Except that it wasn’t the house where I grew up, not physically. It looked older, bigger. But it did have one thing my real house had: a crawlspace. 

And in the crawlspace I discovered that about a dozen college students had snuck in and were living there. They had fashioned their own little cubicles, and their own cubby spaces where they stored their books and laptops and clothing. They had their own sleeping bags and lights. It was all a very neat arrangement. But once I discovered it I had to figure out if I should allow them to live there or throw them out. After all, they were living there without permission of anyone. 

But they were living there because, of course, they had no money. And I could understand that. So I decided that I would let them live there and, if they ever found themselves with a little money to spare, to make a “donation.” 

Unfortunately, the house wasn’t mine. And eventually my brother arrived. And it was understood that he had power of attorney over the “estate,” such as it was, and would throw the students out or call the police on them.  

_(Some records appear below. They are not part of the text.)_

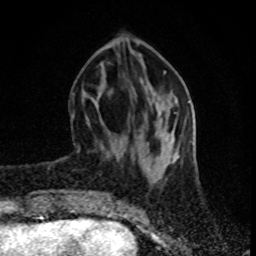
Breast MRI (dynamic contrast-enhanced), one axial slice. Cropped to one breast. Dynamic contrast-enhanced series, time point 2 of 8 at this slice position (early post-contrast). 1.5 T. TE 4.2 ms, TR 7 ms. 2 mm slice thickness. 256 × 256 image matrix. Female patient.
Structures marked on this image (semi-automatic segmentation, software-assisted and operator-edited):
- enhancing-tissue mask used for the functional tumour volume (all voxels passing the contrast-enhancement thresholds inside the analysis volume; usually the tumour): bounding box <72,93,80,152> (left, top, right, bottom; pixels)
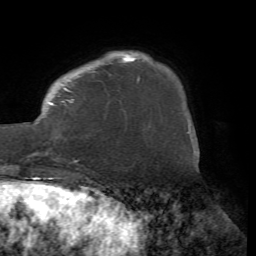
Breast MRI (dynamic contrast-enhanced), one axial slice; position 13 of 72 along the scan axis; cropped to one breast; dynamic contrast-enhanced series, time point 2 of 7 at this slice position (early post-contrast); 1.5 T; TE 4.2 ms, TR 8.7 ms; 2.2 mm slice thickness; 256 × 256 image matrix. Female patient.
Structures marked on this image (semi-automatic segmentation, software-assisted and operator-edited):
- enhancing-tissue mask used for the functional tumour volume (all voxels passing the contrast-enhancement thresholds inside the analysis volume; usually the tumour): bounding box (x1, y1, x2, y2) in pixels: (21, 54, 134, 161)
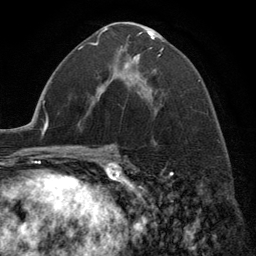
Breast MRI (dynamic contrast-enhanced), one axial slice. Slice 73 of 134 in the series (ordered by position). Cropped to one breast. Dynamic contrast-enhanced series, time point 2 of 6 at this slice position (early post-contrast). 3 T. TE 2.8 ms, TR 7.3 ms. 1.2 mm slice thickness. 256 × 256 image matrix, field of view 180 × 180 mm. Female patient.
Annotated regions visible in this slice (semi-automatic segmentation, software-assisted and operator-edited):
- enhancing-tissue mask used for the functional tumour volume (all voxels passing the contrast-enhancement thresholds inside the analysis volume; usually the tumour): box from (x=99, y=28) to (x=164, y=99) px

I awoke before any such eviction occurred. I felt bad about the students and what might happen to them. I hoped they would find another crawlspace somewhere.  

But I felt good about my decision not to evict them. Were it my decision to make, they could have stayed as long as they wanted. 

There was all sorts of other stuff happening in the dream. My parents were there, though dead – their presence was in every room. Pam ordered groceries, and two African immigrants who delivered them were waiting for Pam to fold up the boxes so they could be used for the next delivery. And I had an amusing exchange with a gentleman from Goodwill when I discovered that the uniform shirt he was wearing was exactly the same make as the one I was wearing. I have no idea how this all may have fit with the alleged “big thought” I went to sleep with: Science Fiction is not about what we know, but what we don’t know. 

Maybe there isn’t a connection, but I suspect there is. 

Suspect, but don’t know. 

And somehow, for some reason, I’m perfectly okay with that.